Return ALL index positions that hold a certain value in an array in C

Question

New to programming, so please bear with me! In C, say you have an array {0, 1, 0, 1, 0, 0, 0}. How do I return the index position of ALL the values that are 1? So in this case it would be {1, 3}. I have no trouble when I am looking for the max/min/occurrences in an array, because you can just keep an ongoing 'count' of values. However I can't get my head around this one as I don't see how the for loop works here. Here's what I've tried:

for (i = 0; i < numValues; i++) {
   if (array[i] == 1) {
      result[i] = i;
} }

Where result[] is a new array (I think I need a new array since there is more than 1 output). But this only finds the first occurrence and forgets about the second.

Thanks for the help!

Answer 1

As you are newer to Programming, lets make it simple. Lets assume you are not worried about the space/memory that result holds.

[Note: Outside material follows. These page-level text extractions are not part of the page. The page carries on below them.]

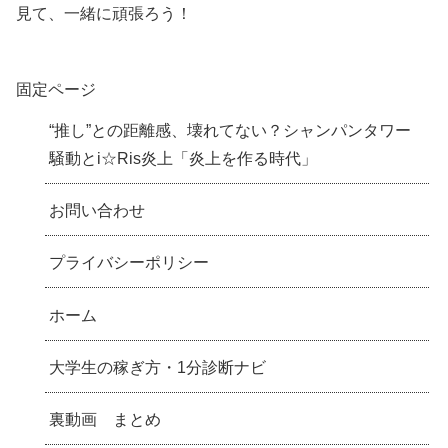
見て、一緒に頑張ろう！
固定ページ
“推し”との距離感、壊れてない？シャンパンタワー
騒動とi☆Ris炎上「炎上を作る時代」
お問い合わせ
プライバシーポリシー
ホーム
大学生の稼ぎ方・1分診断ナビ
裏動画 まとめ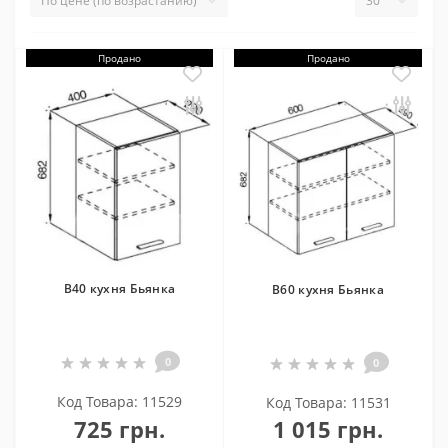
Продано
Продано
В40 кухня Бьянка
В60 кухня Бьянка
0
0
Код Товара: 11529
Код Товара: 11531
725 грн.
1 015 грн.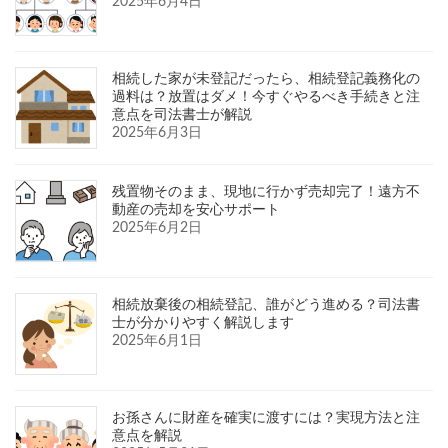
2025年6月4日
相続した家が未登記だったら、相続登記義務化の
過料は？放置はダメ！今すぐやるべき手続きと注
意点を司法書士が解説
2025年6月3日
残置物そのまま、現地に行かず売却完了！遠方不
動産の売却を安心サポート
2025年6月2日
相続放棄後の相続登記、誰がどう進める？司法書
士が分かりやすく解説します
2025年6月1日
お孫さんに財産を確実に渡すには？実現方法と注
意点を解説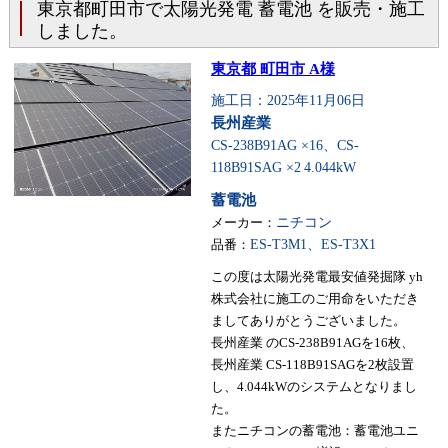
東京都町田市で太陽光発電 蓄電池 を販売・施工
しました。
東京都 町田市 A様
施工日：2025年11月06日
長州産業
CS-238B91AG ×16、CS-
118B91SAG ×2
4.044kW
蓄電池
メーカー：
ニチコン
品番：
ES-T3M1、ES-T3X1
この度は太陽光発電最安値発掘隊 yh
株式会社に施工のご用命をいただき
ましてありがとうございました。
長州産業 のCS-238B91AGを16枚、
長州産業 CS-118B91SAGを2枚設置
し、4.044kWのシステムとなりまし
た。
またニチコンの蓄電池：蓄電池ユニ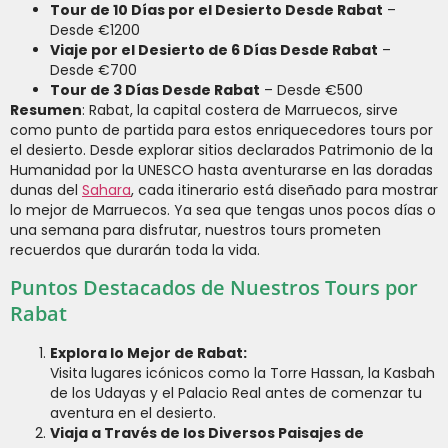
Tour de 10 Días por el Desierto Desde Rabat
–
Desde €1200
Viaje por el Desierto de 6 Días Desde Rabat
–
Desde €700
Tour de 3 Días Desde Rabat
– Desde €500
Resumen
: Rabat, la capital costera de Marruecos, sirve
como punto de partida para estos enriquecedores tours por
el desierto. Desde explorar sitios declarados Patrimonio de la
Humanidad por la UNESCO hasta aventurarse en las doradas
dunas del
Sahara
, cada itinerario está diseñado para mostrar
lo mejor de Marruecos. Ya sea que tengas unos pocos días o
una semana para disfrutar, nuestros tours prometen
recuerdos que durarán toda la vida.
Puntos Destacados de Nuestros Tours por
Rabat
Explora lo Mejor de Rabat:
Visita lugares icónicos como la Torre Hassan, la Kasbah
de los Udayas y el Palacio Real antes de comenzar tu
aventura en el desierto.
Viaja a Través de los Diversos Paisajes de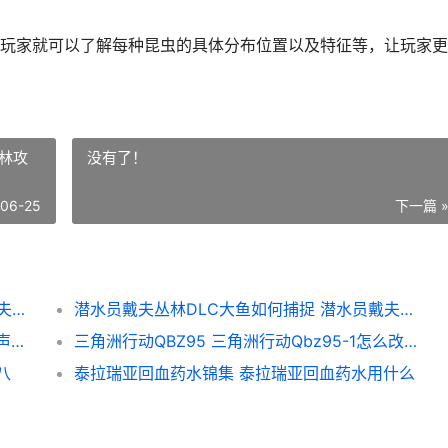
，玩家就可以了解每种昆虫的具体分布位置以及特征等，让玩家
丛林攻
没有了！
-06-25
下一篇 
潜水员戴夫丛林DLC昆虫获取位置 潜水员戴夫丛林DLC
潜水员戴夫丛林DLC大鱼如何捕捉 潜水员戴夫丛林攻略
燕云十六声有求必应成就解开方式 燕云十六声求救声
三角洲行动QBZ95 三角洲行动Qbz95-1怎么改才最好用
八
泰拉瑞亚回血药水锦集 泰拉瑞亚回血药水用什么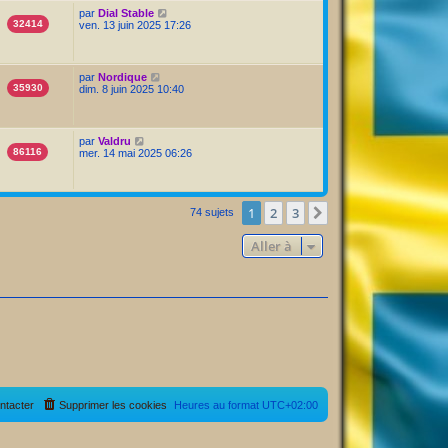
par
Dial Stable
32414
ven. 13 juin 2025 17:26
par
Nordique
35930
dim. 8 juin 2025 10:40
par
Valdru
86116
mer. 14 mai 2025 06:26
1
2
3
Suivante
74 sujets
Aller à
ntacter
Supprimer les cookies
Heures au format
UTC+02:00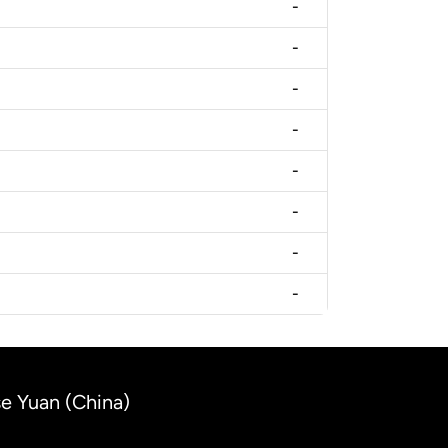
-
-
-
-
-
-
-
-
se Yuan (China)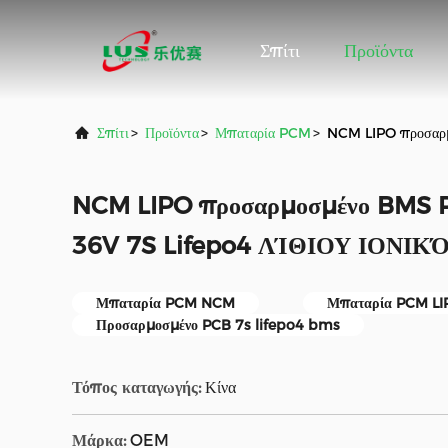
Σπίτι
Προϊόντα
Σπίτι
>
Προϊόντα
>
Μπαταρία PCM
>
NCM LIPO προσαρ
NCM LIPO προσαρμοσμένο BMS 
36V 7S Lifepo4 ΛΊΘΙΟΥ ΙΟΝΙΚ
Μπαταρία PCM NCM
Μπαταρία PCM LI
Προσαρμοσμένο PCB 7s lifepo4 bms
Τόπος καταγωγής:
Κίνα
Μάρκα:
OEM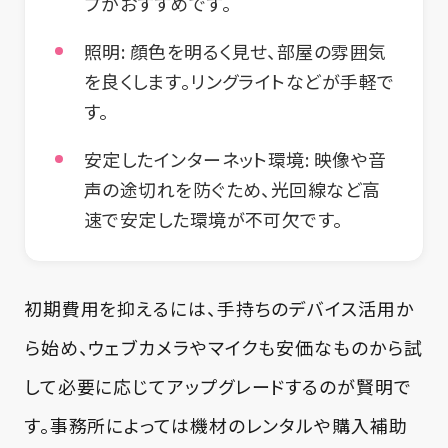
プがおすすめです。
照明:
顔色を明るく見せ、部屋の雰囲気
を良くします。リングライトなどが手軽で
す。
安定したインターネット環境:
映像や音
声の途切れを防ぐため、光回線など高
速で安定した環境が不可欠です。
初期費用を抑えるには、手持ちのデバイス活用か
ら始め、ウェブカメラやマイクも安価なものから試
して必要に応じてアップグレードするのが賢明で
す。事務所によっては機材のレンタルや購入補助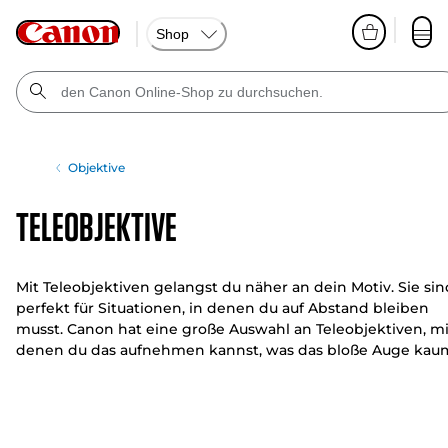
Shop
Objektive
Teleobjektive
Mit Teleobjektiven gelangst du näher an dein Motiv. Sie sin
perfekt für Situationen, in denen du auf Abstand bleiben
musst. Canon hat eine große Auswahl an Teleobjektiven, mi
denen du das aufnehmen kannst, was das bloße Auge kau
erkennt.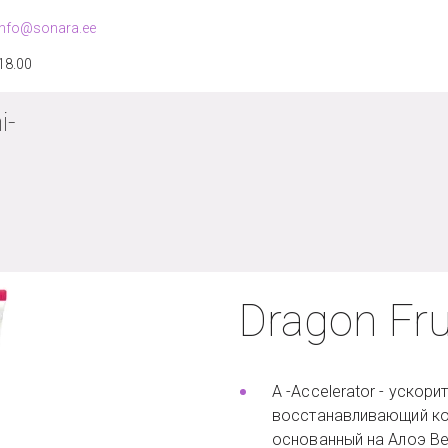
info@sonara.ee
 18.00
i-
Dragon Fru
A -Accelerator - уско
восстанавливающий ко
основанный на Алоэ В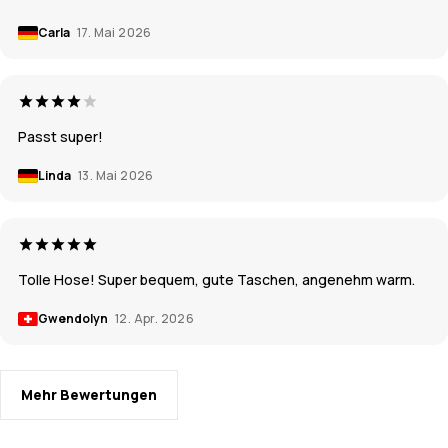
Carla
17. Mai 2026
Passt super!
Linda
13. Mai 2026
Tolle Hose! Super bequem, gute Taschen, angenehm warm.
Gwendolyn
12. Apr. 2026
Mehr Bewertungen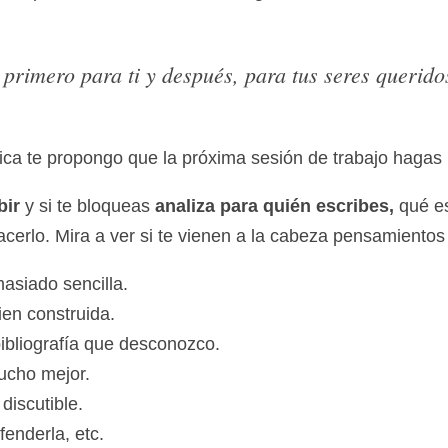
nes que recordar esta sencilla regla:
 primero para ti y después, para tus seres que
ica te propongo que la próxima sesión de trabajo hagas l
bir
 y si te bloqueas 
analiza para quién escribes,
 qué e
erlo. Mira a ver si te vienen a la cabeza pensamientos 
asiado sencilla.
ien construida.
ibliografía que desconozco.
mucho mejor.
discutible.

int onesCount = 0; // number of 1(s) count
for (i = 0; i < numValues; i++) {
   if (array[i] == 1) {
      result[onesCount] = i;
      onesCount++;
   }
}

Answer 2

Keep a separate index for occurrences. If result needs to only hold the number of occurrences, you'll need to keep two arrays (one temporary, one for the final result) or do a first pass through array to find out how many occurrences or matches exist, before making a second pass to copy over indices. Here's how to do it with two arrays:

int occurence = 0;
int* occurrences = malloc(sizeof(int) * numValues);
for (int i = 0; i < numValues; i++) {
    if (array[i] == 1) {
        occurrences[occurence++] = i;
    }
}
int* result = malloc(sizeof(int) * occurence);
for (int i = 0; i < occurence; i++) {
    result[i] = occurrences[i];
}
free(occurrences);
/* do stuff with result... */
free(result);

You could do it in one pass by resizing the result array on each match via realloc, but that would take more time.